CT National Historic Landmark
James Merrill House
107 Water Street, Stonington (Museum)
Since the Merrill house is a museum, and since I have had the pleasure of visiting it, this NHL page will be somewhat truncated. After all, you certainly should want to read about Merrill’s whole story and MY story of my, um, interesting visit rather than just this little page about his house being a historic landmark.
The James Merrill House is nationally significant for its close, forty-one-year association with James Ingram Merrill (1926-95), one of his generation’s most acclaimed poets—considered peerless among his contemporaries who were writing in meter and rhyme. Over the course of his extraordinary career, this erudite and accomplished writer produced twenty-five volumes of poetry, along with three plays, two novels, numerous essays and a memoir. The multilingual author also translated dozens of works of other poets into French, Portuguese, Dutch and modem Greek, and contributed countless introductions, forewords and afterwords to the publications of his colleagues.

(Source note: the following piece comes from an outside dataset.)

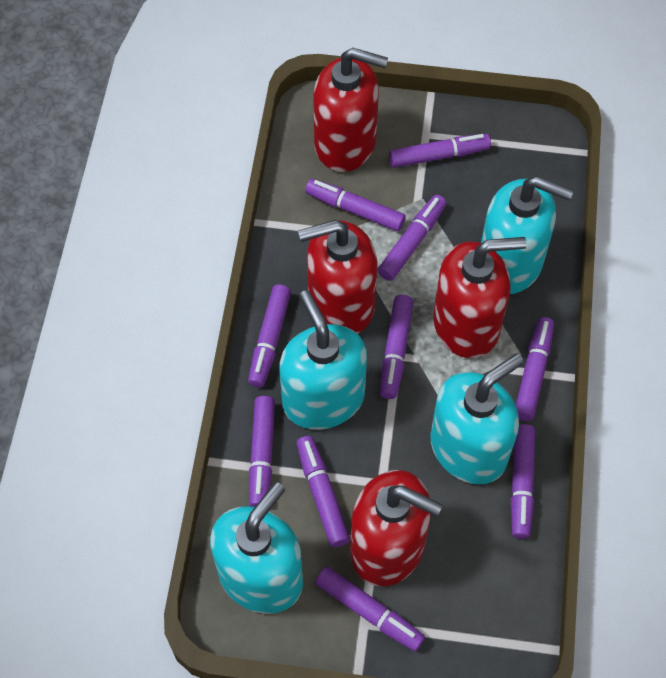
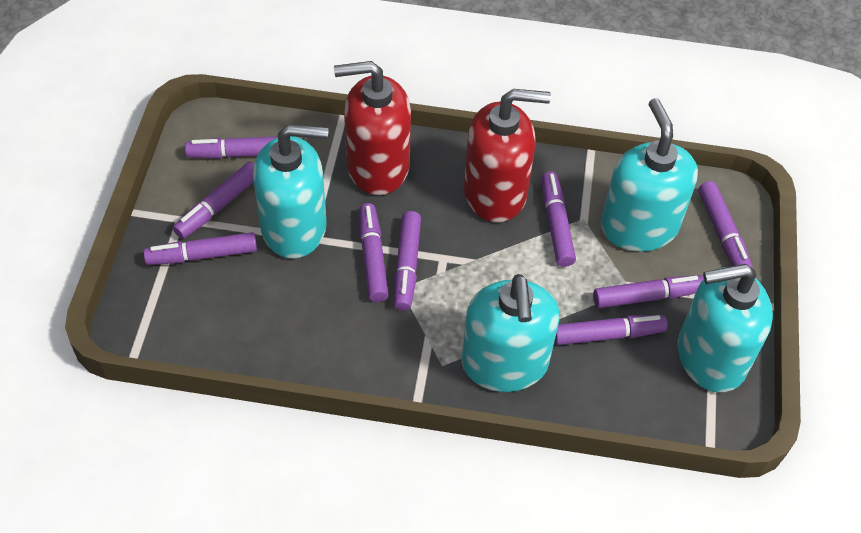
purple marker: 10 -> 9
red soap dispenser: 4 -> 2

Merrill’s impressive canon of work garnered nearly every major award in his field, including the Pulitzer Prize; two National Book Awards in Poetry; the National Book Critics Circle Award; the Library of Congress’s first Bobbitt National Prize for Poetry; Yale’s Bollingen Prize for Poetry; and the Medal of Honor for Literature from the National Arts Club. James Merrill lived in this house with his long-time partner, David Jackson.
The house is lovely. It hosts a writer-in-residence program that attracts writers from all over the world to live for free in Merrill’s spacious, well-appointed apartment. I had an appointment to visit with Damian in 2016, but upon arrival, no one was home.
However, the door was unlocked (as I was told it would be) and Damian barged in and… I did the self-guided tour. I don’t suggest you do the same.